>> Begin

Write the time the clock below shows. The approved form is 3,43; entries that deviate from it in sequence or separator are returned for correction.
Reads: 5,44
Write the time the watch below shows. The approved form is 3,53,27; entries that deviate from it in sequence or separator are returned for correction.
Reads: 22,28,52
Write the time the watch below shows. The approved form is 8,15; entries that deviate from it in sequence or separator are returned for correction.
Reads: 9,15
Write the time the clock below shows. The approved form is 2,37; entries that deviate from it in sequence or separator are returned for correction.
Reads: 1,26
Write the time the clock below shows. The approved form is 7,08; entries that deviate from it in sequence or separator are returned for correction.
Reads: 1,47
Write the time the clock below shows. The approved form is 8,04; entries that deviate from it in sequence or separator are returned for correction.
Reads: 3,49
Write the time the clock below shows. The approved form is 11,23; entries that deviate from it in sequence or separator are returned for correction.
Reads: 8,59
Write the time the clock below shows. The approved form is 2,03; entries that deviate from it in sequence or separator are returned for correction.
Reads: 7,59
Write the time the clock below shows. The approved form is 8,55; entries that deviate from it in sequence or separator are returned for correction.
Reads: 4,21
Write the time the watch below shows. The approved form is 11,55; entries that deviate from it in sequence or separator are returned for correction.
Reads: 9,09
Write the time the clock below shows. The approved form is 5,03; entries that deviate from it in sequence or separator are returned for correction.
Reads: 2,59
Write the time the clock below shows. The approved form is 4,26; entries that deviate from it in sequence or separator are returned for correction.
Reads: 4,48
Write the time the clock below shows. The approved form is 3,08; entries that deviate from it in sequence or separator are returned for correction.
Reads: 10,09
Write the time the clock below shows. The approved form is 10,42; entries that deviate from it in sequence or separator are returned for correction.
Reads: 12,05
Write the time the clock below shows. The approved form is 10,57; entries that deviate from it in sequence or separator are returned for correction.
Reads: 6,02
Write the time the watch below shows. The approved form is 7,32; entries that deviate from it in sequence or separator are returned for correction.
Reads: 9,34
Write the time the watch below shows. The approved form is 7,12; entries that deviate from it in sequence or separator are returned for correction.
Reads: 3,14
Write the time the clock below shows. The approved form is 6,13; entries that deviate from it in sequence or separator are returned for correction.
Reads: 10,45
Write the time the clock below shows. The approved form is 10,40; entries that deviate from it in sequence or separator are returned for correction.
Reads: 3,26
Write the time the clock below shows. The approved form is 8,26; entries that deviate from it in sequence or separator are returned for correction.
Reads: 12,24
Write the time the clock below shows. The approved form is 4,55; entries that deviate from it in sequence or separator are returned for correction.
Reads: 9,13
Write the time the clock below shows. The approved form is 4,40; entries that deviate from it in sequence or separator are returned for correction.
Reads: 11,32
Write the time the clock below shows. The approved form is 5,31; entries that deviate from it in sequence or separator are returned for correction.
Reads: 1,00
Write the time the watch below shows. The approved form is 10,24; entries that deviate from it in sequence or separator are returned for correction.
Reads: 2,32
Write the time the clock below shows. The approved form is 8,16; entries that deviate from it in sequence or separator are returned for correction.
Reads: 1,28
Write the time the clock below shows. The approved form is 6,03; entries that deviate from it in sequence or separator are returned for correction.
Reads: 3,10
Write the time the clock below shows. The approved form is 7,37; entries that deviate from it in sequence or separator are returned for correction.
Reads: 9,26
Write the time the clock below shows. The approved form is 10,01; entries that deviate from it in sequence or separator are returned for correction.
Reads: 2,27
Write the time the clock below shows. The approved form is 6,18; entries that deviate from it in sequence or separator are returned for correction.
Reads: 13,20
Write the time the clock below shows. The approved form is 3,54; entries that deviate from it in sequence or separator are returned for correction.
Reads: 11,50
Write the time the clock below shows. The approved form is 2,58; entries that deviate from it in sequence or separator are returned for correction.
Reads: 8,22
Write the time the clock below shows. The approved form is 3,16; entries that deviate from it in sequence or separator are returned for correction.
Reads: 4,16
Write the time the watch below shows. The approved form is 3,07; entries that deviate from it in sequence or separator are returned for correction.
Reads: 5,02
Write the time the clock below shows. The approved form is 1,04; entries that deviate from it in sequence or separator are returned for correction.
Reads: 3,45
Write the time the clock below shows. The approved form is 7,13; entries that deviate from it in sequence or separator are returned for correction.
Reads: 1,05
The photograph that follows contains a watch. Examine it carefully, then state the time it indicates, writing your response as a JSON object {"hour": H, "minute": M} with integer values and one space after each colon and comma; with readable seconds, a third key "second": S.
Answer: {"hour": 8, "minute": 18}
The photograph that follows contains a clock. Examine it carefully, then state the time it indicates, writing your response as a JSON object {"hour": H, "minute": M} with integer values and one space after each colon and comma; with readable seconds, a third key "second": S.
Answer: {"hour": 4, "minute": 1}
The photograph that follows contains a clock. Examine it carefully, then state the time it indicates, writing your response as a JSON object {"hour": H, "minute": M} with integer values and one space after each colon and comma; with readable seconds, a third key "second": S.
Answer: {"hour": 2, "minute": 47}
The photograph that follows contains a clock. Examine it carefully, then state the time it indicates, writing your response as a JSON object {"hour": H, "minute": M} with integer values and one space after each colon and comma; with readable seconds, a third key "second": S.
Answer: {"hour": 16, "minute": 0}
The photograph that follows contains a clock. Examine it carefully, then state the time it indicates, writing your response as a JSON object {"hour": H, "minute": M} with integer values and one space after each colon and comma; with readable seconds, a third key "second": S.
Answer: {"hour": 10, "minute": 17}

>> End

- **WRITTEN PROBLEM**
Please copy out all the items above, swapping "approved form" for "required form" wherever it occurs and leaving everything else unchanged.

- **REPLY**
Write the time the clock below shows. The required form is 3,43; entries that deviate from it in sequence or separator are returned for correction.
Reads: 5,44
Write the time the watch below shows. The required form is 3,53,27; entries that deviate from it in sequence or separator are returned for correction.
Reads: 22,28,52
Write the time the watch below shows. The required form is 8,15; entries that deviate from it in sequence or separator are returned for correction.
Reads: 9,15
Write the time the clock below shows. The required form is 2,37; entries that deviate from it in sequence or separator are returned for correction.
Reads: 1,26
Write the time the clock below shows. The required form is 7,08; entries that deviate from it in sequence or separator are returned for correction.
Reads: 1,47
Write the time the clock below shows. The required form is 8,04; entries that deviate from it in sequence or separator are returned for correction.
Reads: 3,49
Write the time the clock below shows. The required form is 11,23; entries that deviate from it in sequence or separator are returned for correction.
Reads: 8,59
Write the time the clock below shows. The required form is 2,03; entries that deviate from it in sequence or separator are returned for correction.
Reads: 7,59
Write the time the clock below shows. The required form is 8,55; entries that deviate from it in sequence or separator are returned for correction.
Reads: 4,21
Write the time the watch below shows. The required form is 11,55; entries that deviate from it in sequence or separator are returned for correction.
Reads: 9,09
Write the time the clock below shows. The required form is 5,03; entries that deviate from it in sequence or separator are returned for correction.
Reads: 2,59
Write the time the clock below shows. The required form is 4,26; entries that deviate from it in sequence or separator are returned for correction.
Reads: 4,48
Write the time the clock below shows. The required form is 3,08; entries that deviate from it in sequence or separator are returned for correction.
Reads: 10,09
Write the time the clock below shows. The required form is 10,42; entries that deviate from it in sequence or separator are returned for correction.
Reads: 12,05
Write the time the clock below shows. The required form is 10,57; entries that deviate from it in sequence or separator are returned for correction.
Reads: 6,02
Write the time the watch below shows. The required form is 7,32; entries that deviate from it in sequence or separator are returned for correction.
Reads: 9,34
Write the time the watch below shows. The required form is 7,12; entries that deviate from it in sequence or separator are returned for correction.
Reads: 3,14
Write the time the clock below shows. The required form is 6,13; entries that deviate from it in sequence or separator are returned for correction.
Reads: 10,45
Write the time the clock below shows. The required form is 10,40; entries that deviate from it in sequence or separator are returned for correction.
Reads: 3,26
Write the time the clock below shows. The required form is 8,26; entries that deviate from it in sequence or separator are returned for correction.
Reads: 12,24
Write the time the clock below shows. The required form is 4,55; entries that deviate from it in sequence or separator are returned for correction.
Reads: 9,13
Write the time the clock below shows. The required form is 4,40; entries that deviate from it in sequence or separator are returned for correction.
Reads: 11,32
Write the time the clock below shows. The required form is 5,31; entries that deviate from it in sequence or separator are returned for correction.
Reads: 1,00
Write the time the watch below shows. The required form is 10,24; entries that deviate from it in sequence or separator are returned for correction.
Reads: 2,32
Write the time the clock below shows. The required form is 8,16; entries that deviate from it in sequence or separator are returned for correction.
Reads: 1,28
Write the time the clock below shows. The required form is 6,03; entries that deviate from it in sequence or separator are returned for correction.
Reads: 3,10
Write the time the clock below shows. The required form is 7,37; entries that deviate from it in sequence or separator are returned for correction.
Reads: 9,26
Write the time the clock below shows. The required form is 10,01; entries that deviate from it in sequence or separator are returned for correction.
Reads: 2,27
Write the time the clock below shows. The required form is 6,18; entries that deviate from it in sequence or separator are returned for correction.
Reads: 13,20
Write the time the clock below shows. The required form is 3,54; entries that deviate from it in sequence or separator are returned for correction.
Reads: 11,50
Write the time the clock below shows. The required form is 2,58; entries that deviate from it in sequence or separator are returned for correction.
Reads: 8,22
Write the time the clock below shows. The required form is 3,16; entries that deviate from it in sequence or separator are returned for correction.
Reads: 4,16
Write the time the watch below shows. The required form is 3,07; entries that deviate from it in sequence or separator are returned for correction.
Reads: 5,02
Write the time the clock below shows. The required form is 1,04; entries that deviate from it in sequence or separator are returned for correction.
Reads: 3,45
Write the time the clock below shows. The required form is 7,13; entries that deviate from it in sequence or separator are returned for correction.
Reads: 1,05
The photograph that follows contains a watch. Examine it carefully, then state the time it indicates, writing your response as a JSON object {"hour": H, "minute": M} with integer values and one space after each colon and comma; with readable seconds, a third key "second": S.
Answer: {"hour": 8, "minute": 18}
The photograph that follows contains a clock. Examine it carefully, then state the time it indicates, writing your response as a JSON object {"hour": H, "minute": M} with integer values and one space after each colon and comma; with readable seconds, a third key "second": S.
Answer: {"hour": 4, "minute": 1}
The photograph that follows contains a clock. Examine it carefully, then state the time it indicates, writing your response as a JSON object {"hour": H, "minute": M} with integer values and one space after each colon and comma; with readable seconds, a third key "second": S.
Answer: {"hour": 2, "minute": 47}
The photograph that follows contains a clock. Examine it carefully, then state the time it indicates, writing your response as a JSON object {"hour": H, "minute": M} with integer values and one space after each colon and comma; with readable seconds, a third key "second": S.
Answer: {"hour": 16, "minute": 0}
The photograph that follows contains a clock. Examine it carefully, then state the time it indicates, writing your response as a JSON object {"hour": H, "minute": M} with integer values and one space after each colon and comma; with readable seconds, a third key "second": S.
Answer: {"hour": 10, "minute": 17}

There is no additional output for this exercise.